--- Available data Enclosed Below ---

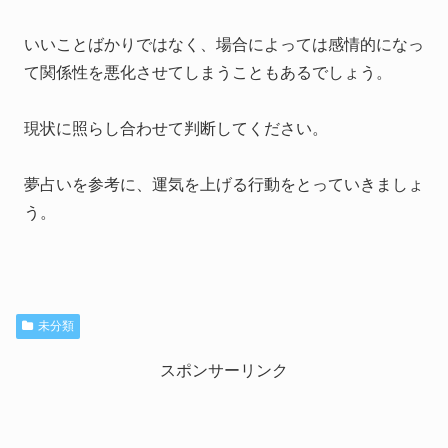
いいことばかりではなく、場合によっては感情的になっ
て関係性を悪化させてしまうこともあるでしょう。
現状に照らし合わせて判断してください。
夢占いを参考に、運気を上げる行動をとっていきましょ
う。
未分類
スポンサーリンク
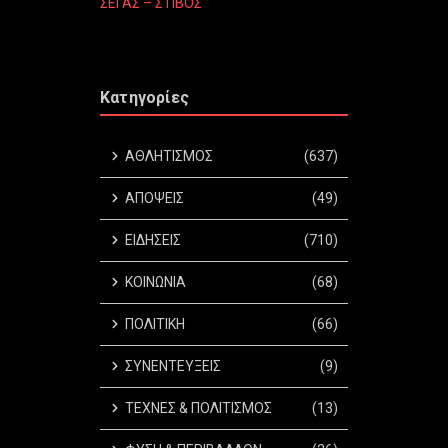
ΣΕΓΑΣ – ΣΤΙΒΟΣ
Κατηγορίες
ΑΘΛΗΤΙΣΜΟΣ
(637)
ΑΠΟΨΕΙΣ
(49)
ΕΙΔΗΣΕΙΣ
(710)
ΚΟΙΝΩΝΙΑ
(68)
ΠΟΛΙΤΙΚΗ
(66)
ΣΥΝΕΝΤΕΥΞΕΙΣ
(9)
ΤΕΧΝΕΣ & ΠΟΛΙΤΙΣΜΟΣ
(13)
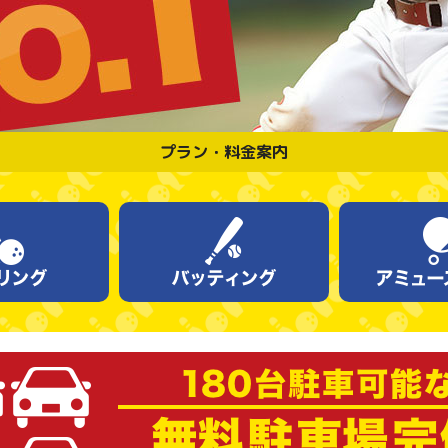
プラン・料金案内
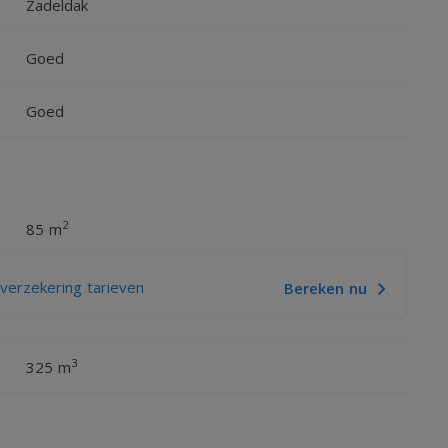
Zadeldak
Goed
Goed
2
85 m
erzekering tarieven
Bereken nu
3
325 m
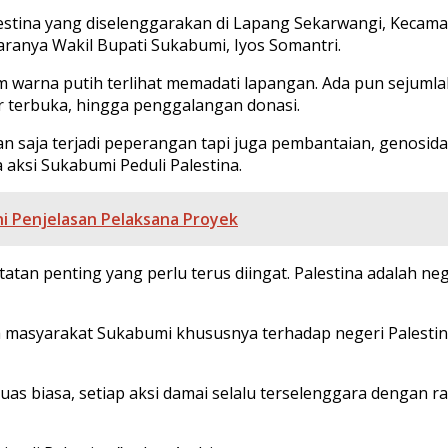
lestina yang diselenggarakan di Lapang Sekarwangi, Kecama
taranya Wakil Bupati Sukabumi, Iyos Somantri.
warna putih terlihat memadati lapangan. Ada pun sejumla
ar terbuka, hingga penggalangan donasi.
ukan saja terjadi peperangan tapi juga pembantaian, genosida
aksi Sukabumi Peduli Palestina.
i Penjelasan Pelaksana Proyek
atatan penting yang perlu terus diingat. Palestina adalah
a masyarakat Sukabumi khususnya terhadap negeri Palestina.
 luas biasa, setiap aksi damai selalu terselenggara dengan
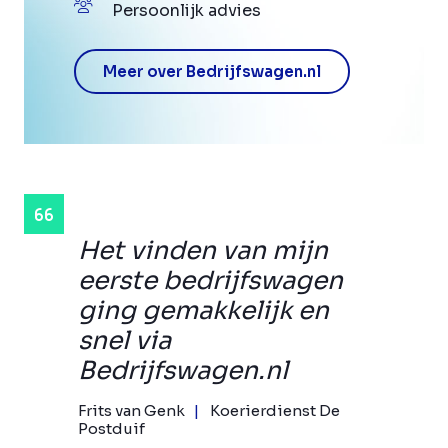
Persoonlijk advies
Meer over Bedrijfswagen.nl
Het vinden van mijn
eerste bedrijfswagen
ging gemakkelijk en
snel via
Bedrijfswagen.nl
Frits van Genk
Koerierdienst De
Postduif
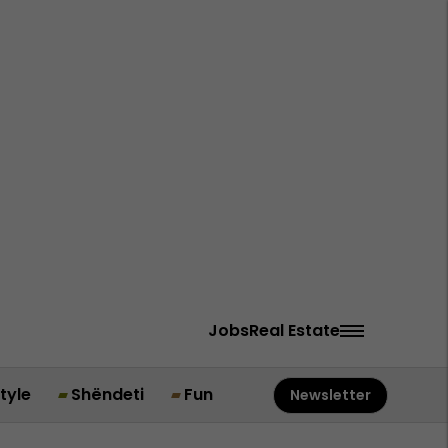
Jobs
Real Estate
style
Shëndeti
Fun
Newsletter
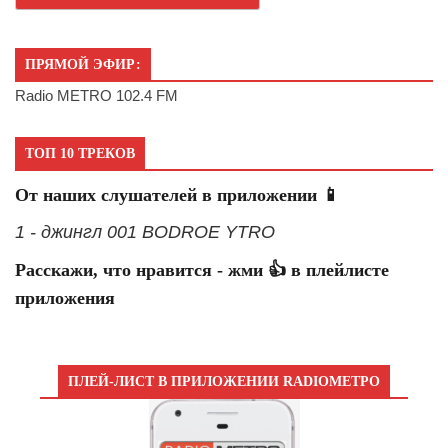
ПРЯМОЙ ЭФИР:
Radio METRO 102.4 FM
ТОП 10 ТРЕКОВ
От наших слушателей в приложении 📱
1 - джингл 001 BODROE YTRO
Расскажи, что нравится - жми 👍 в плейлисте
приложения
ПЛЕЙ-ЛИСТ В ПРИЛОЖЕНИИ RADIOМЕТРО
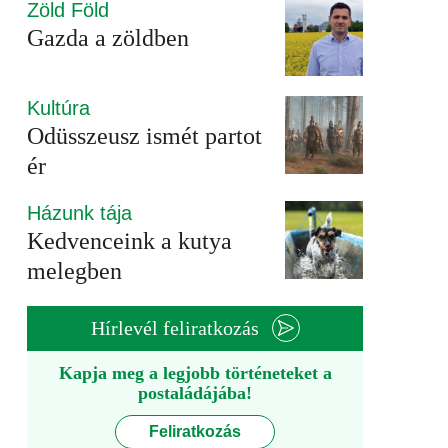
Zöld Föld
Gazda a zöldben
Kultúra
Odüsszeusz ismét partot
ér
Házunk tája
Kedvenceink a kutya
melegben
Hírlevél feliratkozás
Kapja meg a legjobb történeteket a
postaládájába!
Feliratkozás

--- End of Enclosed Available data ---

■ Problem description
Return every line above word for word, leaving out the pictures.

■ Worked solution
いいことばかりではなく、場合によっては感情的になっ
て関係性を悪化させてしまうこともあるでしょう。
現状に照らし合わせて判断してください。
夢占いを参考に、運気を上げる行動をとっていきましょ
う。
未分類
スポンサーリンク
ΣΕΓΑΣ – ΣΤΙΒΟΣ
Κατηγορίες
ΑΘΛΗΤΙΣΜΟΣ
(637)
ΑΠΟΨΕΙΣ
(49)
ΕΙΔΗΣΕΙΣ
(710)
ΚΟΙΝΩΝΙΑ
(68)
ΠΟΛΙΤΙΚΗ
(66)
ΣΥΝΕΝΤΕΥΞΕΙΣ
(9)
ΤΕΧΝΕΣ & ΠΟΛΙΤΙΣΜΟΣ
(13)
プラン・料金案内
Zadeldak
Goed
Goed
2
85 m
erzekering tarieven
Bereken nu
3
325 m
lestina yang diselenggarakan di Lapang Sekarwangi, Kecama
taranya Wakil Bupati Sukabumi, Iyos Somantri.
warna putih terlihat memadati lapangan. Ada pun sejumla
ar terbuka, hingga penggalangan donasi.
ukan saja terjadi peperangan tapi juga pembantaian, genosida
aksi Sukabumi Peduli Palestina.
i Penjelasan Pelaksana Proyek
atatan penting yang perlu terus diingat. Palestina adalah
a masyarakat Sukabumi khususnya terhadap negeri Palestina.
 luas biasa, setiap aksi damai selalu terselenggara dengan
Persoonlijk advies
Meer over Bedrijfswagen.nl
Het vinden van mijn
eerste bedrijfswagen
ging gemakkelijk en
snel via
Bedrijfswagen.nl
Frits van Genk
Koerierdienst De
Postduif
Jobs
Real Estate
style
Shëndeti
Fun
Newsletter
ПРЯМОЙ ЭФИР:
Radio METRO 102.4 FM
ТОП 10 ТРЕКОВ
От наших слушателей в приложении 📱
1 - джингл 001 BODROE YTRO
Расскажи, что нравится - жми 👍 в плейлисте
приложения
ПЛЕЙ-ЛИСТ В ПРИЛОЖЕНИИ RADIOМЕТРО
Zöld Föld
Gazda a zöldben
Kultúra
Odüsszeusz ismét partot
ér
Házunk tája
Kedvenceink a kutya
melegben
Hírlevél feliratkozás
Kapja meg a legjobb történeteket a
postaládájába!
Feliratkozás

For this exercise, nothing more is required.